İmam Taşçıer (1 January 1959, Bismil, Turkey) is a Kurdish politician of the Peoples' Democratic Party (HDP) and member of the Grand National Assembly of Turkey.

== Political career ==
İmam Taşçıer was elected to the Turkish Parliament representing the HDP for Diyarbakır in the Parliamentary elections June 2015 and re-elected in the snap elections of November 2015 and the parliamentary elections of June 2018. He encouraged the Turkish Government led by the Justice and Development Party (AKP) to release Kurdish prisoners, recognizing Kurdish rights in Turkey and establishing good relations with the Syrian Kurds in exchange for Kurdish votes for the Istanbul mayoral elections on the 23 June 2019.

=== Legal prosecution ===
Taşçıer was detained twice during his political career.
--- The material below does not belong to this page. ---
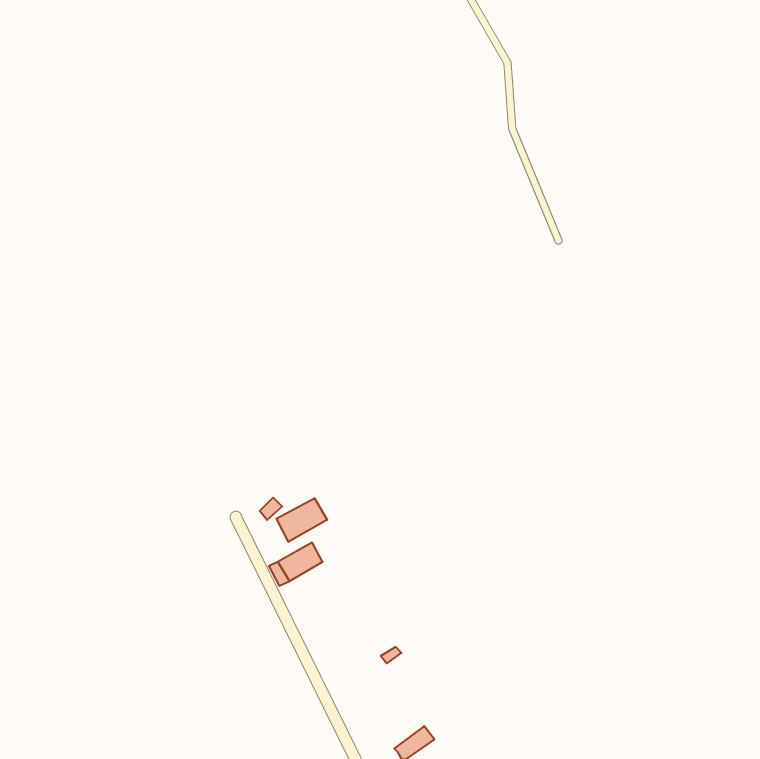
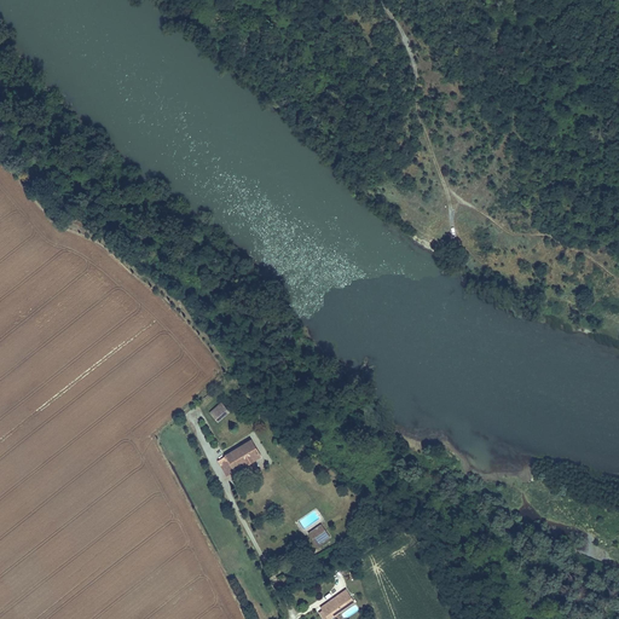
building: [276,498,327,542] -> none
Once together with twelve politicians of the HDP including the party co-chairs Selahattin Demirtaş and Figen Yüksekdağ on the 4 November 2016 but released shortly after. Nevertheless, he was prosecuted for allegedly having spread terror propaganda during the curfew of Sur in 2015. The prosecution demanded 23 years at time. Then he was again detained for a few hours in January 2017, due to investigation for insulting the Turkish President Recep Tayyip Erdogan.

== Personal life ==
İmam Taşçıer grew up in the village Yukarısalat in Bismil District, Diyarbakır Province and is a teacher. He is married and has two children.